Further analysis by Marco de Jong and Emma Shortis in early May, drawing on documents released under the Official Information Act, showed New Zealand officials were considering involvement in Aukus as early as 2021, in previously undisclosed meetings.
De Jong and Shortis noted that the documents suggest it is artificial to claim “pillar one”, with its nuclear dimension, and “pillar two” are completely disconnected. They raised the concern that New Zealand’s nuclear disarmament advocacy could be compromised by Aukus involvement if pillars one and two, in reality, form part of a single integrated agreement.
On all these issues – war in Yemen, Israel’s onslaught on Gaza, and New Zealand’s involvement in Aukus – it is activists and citizens who have helped force them onto the public agenda. Should it take such sustained activism to bring foreign policy debates into the open, to allow for greater policy scrutiny? Arcane “prerogative” legal powers still allow the Government to make decisions to go to war without parliamentary debate.
Much of New Zealand’s involvement in the Five Eyes security and intelligence network (with the UK, the US, Australia and Canada) is, perhaps understandably, shrouded in secrecy. But the Government has not made clear, for example, that no intelligence it has gathered has contributed (via US and UK Five Eyes partners) to Israel’s onslaught in Gaza.
We still have no clear picture of Aukus “pillar two”, beyond broad references to technology sharing. On May 1, Foreign Minister Winston Peters gave a speech on Aukus and foreign policy. Some commentators had hoped this might provide more detail on New Zealand’s involvement.

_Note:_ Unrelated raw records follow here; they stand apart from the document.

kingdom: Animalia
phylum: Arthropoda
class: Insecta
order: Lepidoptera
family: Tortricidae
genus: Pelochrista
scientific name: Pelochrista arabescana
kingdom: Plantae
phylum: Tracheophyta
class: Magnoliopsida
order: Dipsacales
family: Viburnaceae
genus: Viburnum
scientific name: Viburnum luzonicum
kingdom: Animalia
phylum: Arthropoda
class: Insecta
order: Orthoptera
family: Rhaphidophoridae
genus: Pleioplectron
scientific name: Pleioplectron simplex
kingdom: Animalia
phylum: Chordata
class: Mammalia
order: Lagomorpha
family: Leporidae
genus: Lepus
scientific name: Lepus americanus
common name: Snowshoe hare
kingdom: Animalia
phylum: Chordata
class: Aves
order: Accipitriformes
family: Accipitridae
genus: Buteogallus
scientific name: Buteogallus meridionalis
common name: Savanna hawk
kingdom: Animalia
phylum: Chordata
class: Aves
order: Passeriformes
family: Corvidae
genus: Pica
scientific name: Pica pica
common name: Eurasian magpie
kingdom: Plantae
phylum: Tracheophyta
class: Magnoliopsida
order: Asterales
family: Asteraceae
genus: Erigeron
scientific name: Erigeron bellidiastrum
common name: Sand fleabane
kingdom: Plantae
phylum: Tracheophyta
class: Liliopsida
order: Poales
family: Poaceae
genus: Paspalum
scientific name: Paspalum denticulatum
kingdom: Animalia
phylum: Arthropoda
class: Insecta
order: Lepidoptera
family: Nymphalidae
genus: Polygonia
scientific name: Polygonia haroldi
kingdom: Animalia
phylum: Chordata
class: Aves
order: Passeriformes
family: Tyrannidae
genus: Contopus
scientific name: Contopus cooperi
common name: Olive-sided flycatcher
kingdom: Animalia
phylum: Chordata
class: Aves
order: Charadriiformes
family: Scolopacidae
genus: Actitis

But Peters – who deserves credit for principled action in calling for a Gaza ceasefire and United Nations Security Council reform at the UN in April – spent the bulk of the speech shadowboxing with unnamed critics, accusing them of possessing limited information or acting out of anti-American sentiment.
He didn’t say much about the content of pillar two, other than observing that New Zealand would only participate with the support and invitation of other partners. Foreign policy should not be conducted only via opinion columns and occasional speeches. That isn’t full public debate. It needs proper democratic oversight.
New Zealand could pass a War Powers Act requiring parliamentary debate before any decision to go to war. The Ministry of Foreign Affairs and Trade, and the Foreign Minister, could do more to encourage public engagement with international affairs, and gauge public opinion on key issues. Much more could be done to support Māori engagement in foreign policy, consistent with Te Tiriti o Waitangi: an area of long-standing neglect by successive governments, as the Waitangi Tribunal has said.
These are small steps that would begin to bring foreign policy into the light.